**WORK TO COMPLETE**
Set the pictures aside and return each record below precisely as written.

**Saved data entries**
- Opening Delimiter -

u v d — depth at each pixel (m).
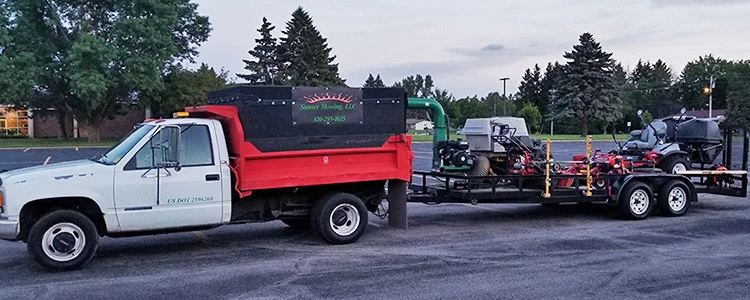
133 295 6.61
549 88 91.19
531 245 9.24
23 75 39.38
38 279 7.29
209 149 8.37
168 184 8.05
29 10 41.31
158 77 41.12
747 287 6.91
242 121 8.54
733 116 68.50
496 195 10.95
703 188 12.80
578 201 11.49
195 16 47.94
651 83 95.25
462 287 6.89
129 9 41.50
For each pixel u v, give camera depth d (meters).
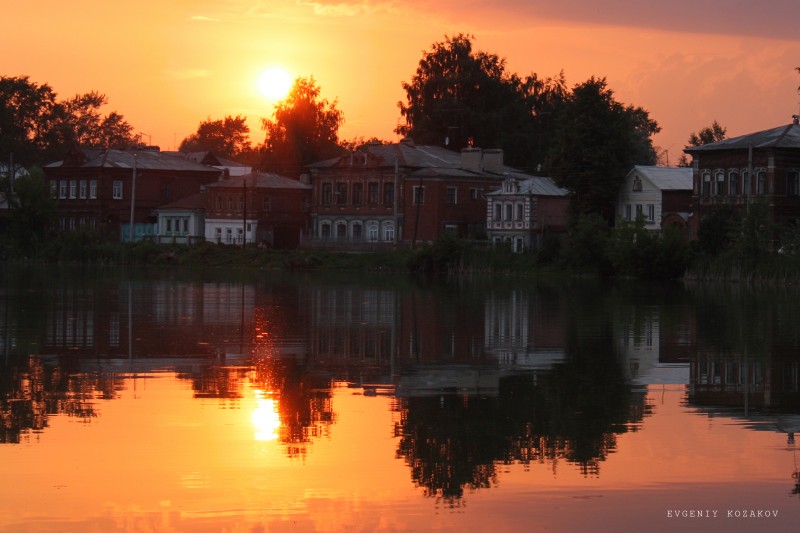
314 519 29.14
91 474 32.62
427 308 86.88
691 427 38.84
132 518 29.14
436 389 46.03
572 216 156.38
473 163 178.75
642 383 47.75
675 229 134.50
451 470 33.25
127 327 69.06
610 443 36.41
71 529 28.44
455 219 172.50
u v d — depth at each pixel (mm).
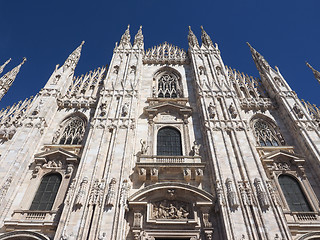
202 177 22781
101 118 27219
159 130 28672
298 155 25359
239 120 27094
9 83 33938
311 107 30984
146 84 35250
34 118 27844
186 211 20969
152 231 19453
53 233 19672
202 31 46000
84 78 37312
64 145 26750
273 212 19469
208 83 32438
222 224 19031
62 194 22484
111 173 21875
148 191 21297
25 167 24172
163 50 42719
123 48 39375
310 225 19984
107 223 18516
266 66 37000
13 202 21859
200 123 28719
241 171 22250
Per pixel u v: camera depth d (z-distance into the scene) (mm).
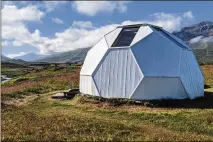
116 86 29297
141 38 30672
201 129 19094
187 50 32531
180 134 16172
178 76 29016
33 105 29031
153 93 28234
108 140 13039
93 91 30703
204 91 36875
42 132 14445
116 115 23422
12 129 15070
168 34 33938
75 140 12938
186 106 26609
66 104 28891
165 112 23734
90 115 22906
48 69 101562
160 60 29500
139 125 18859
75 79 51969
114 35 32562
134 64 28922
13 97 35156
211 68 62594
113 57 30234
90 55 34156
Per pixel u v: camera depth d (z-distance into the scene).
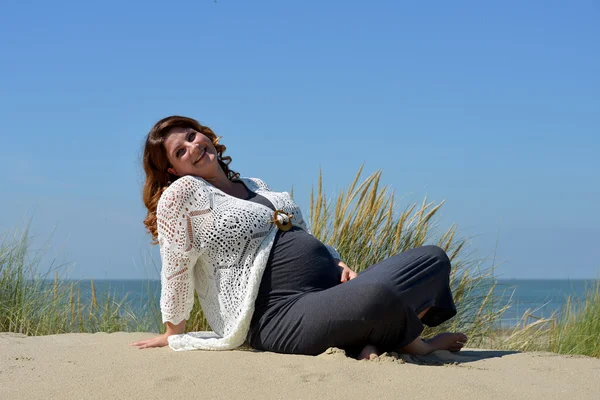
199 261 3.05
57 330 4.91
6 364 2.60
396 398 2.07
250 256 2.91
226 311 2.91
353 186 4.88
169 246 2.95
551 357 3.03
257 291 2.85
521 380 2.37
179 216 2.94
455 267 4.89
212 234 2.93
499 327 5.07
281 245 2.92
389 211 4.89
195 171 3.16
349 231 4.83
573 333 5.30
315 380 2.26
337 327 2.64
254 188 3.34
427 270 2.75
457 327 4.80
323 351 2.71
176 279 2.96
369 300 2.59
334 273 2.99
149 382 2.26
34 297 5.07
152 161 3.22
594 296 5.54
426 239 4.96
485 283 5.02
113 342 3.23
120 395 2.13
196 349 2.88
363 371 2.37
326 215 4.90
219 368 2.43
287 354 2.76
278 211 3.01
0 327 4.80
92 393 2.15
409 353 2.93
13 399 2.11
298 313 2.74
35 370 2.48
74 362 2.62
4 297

- Closing Delimiter -

**PROBLEM SOLUTION**
u v d — depth at each pixel (m).
133 295 6.61
549 88 91.19
531 245 9.24
23 75 39.38
38 279 7.29
209 149 8.37
168 184 8.05
29 10 41.31
158 77 41.12
747 287 6.91
242 121 8.54
733 116 68.50
496 195 10.95
703 188 12.80
578 201 11.49
195 16 47.94
651 83 95.25
462 287 6.89
129 9 41.50
For each pixel u v, give camera depth d (meters).
314 519 29.14
91 474 32.62
427 308 86.88
691 427 38.84
132 518 29.14
436 389 46.03
572 216 156.38
473 163 178.75
642 383 47.75
675 229 134.50
451 470 33.25
127 327 69.06
610 443 36.41
71 529 28.44
455 219 172.50
u v d — depth at each pixel (mm).
202 177 22781
101 118 27219
159 130 28672
298 155 25359
239 120 27094
9 83 33938
311 107 30984
146 84 35250
34 118 27844
186 211 20969
152 231 19453
53 233 19672
202 31 46000
84 78 37312
64 145 26750
273 212 19469
208 83 32438
222 224 19031
62 194 22484
111 173 21875
148 191 21297
25 167 24172
163 50 42719
123 48 39375
310 225 19984
107 223 18516
266 66 37000
13 202 21859
200 123 28719
241 171 22250
Per pixel u v: camera depth d (z-distance into the scene) (mm).
116 86 29297
141 38 30672
201 129 19094
187 50 32531
180 134 16172
178 76 29016
33 105 29031
153 93 28234
108 140 13039
93 91 30703
204 91 36875
42 132 14445
116 115 23422
12 129 15070
168 34 33938
75 140 12938
186 106 26609
66 104 28891
165 112 23734
90 115 22906
48 69 101562
160 60 29500
139 125 18859
75 79 51969
114 35 32562
134 64 28922
13 97 35156
211 68 62594
113 57 30234
90 55 34156
Per pixel u v: camera depth d (z-distance into the scene).
199 261 3.05
57 330 4.91
6 364 2.60
396 398 2.07
250 256 2.91
226 311 2.91
353 186 4.88
169 246 2.95
551 357 3.03
257 291 2.85
521 380 2.37
179 216 2.94
455 267 4.89
212 234 2.93
499 327 5.07
281 245 2.92
389 211 4.89
195 171 3.16
349 231 4.83
573 333 5.30
315 380 2.26
337 327 2.64
254 188 3.34
427 270 2.75
457 327 4.80
323 351 2.71
176 279 2.96
369 300 2.59
334 273 2.99
149 382 2.26
34 297 5.07
152 161 3.22
594 296 5.54
426 239 4.96
485 283 5.02
113 342 3.23
120 395 2.13
196 349 2.88
363 371 2.37
326 215 4.90
219 368 2.43
287 354 2.76
278 211 3.01
0 327 4.80
92 393 2.15
409 353 2.93
13 399 2.11
298 313 2.74
35 370 2.48
74 362 2.62
4 297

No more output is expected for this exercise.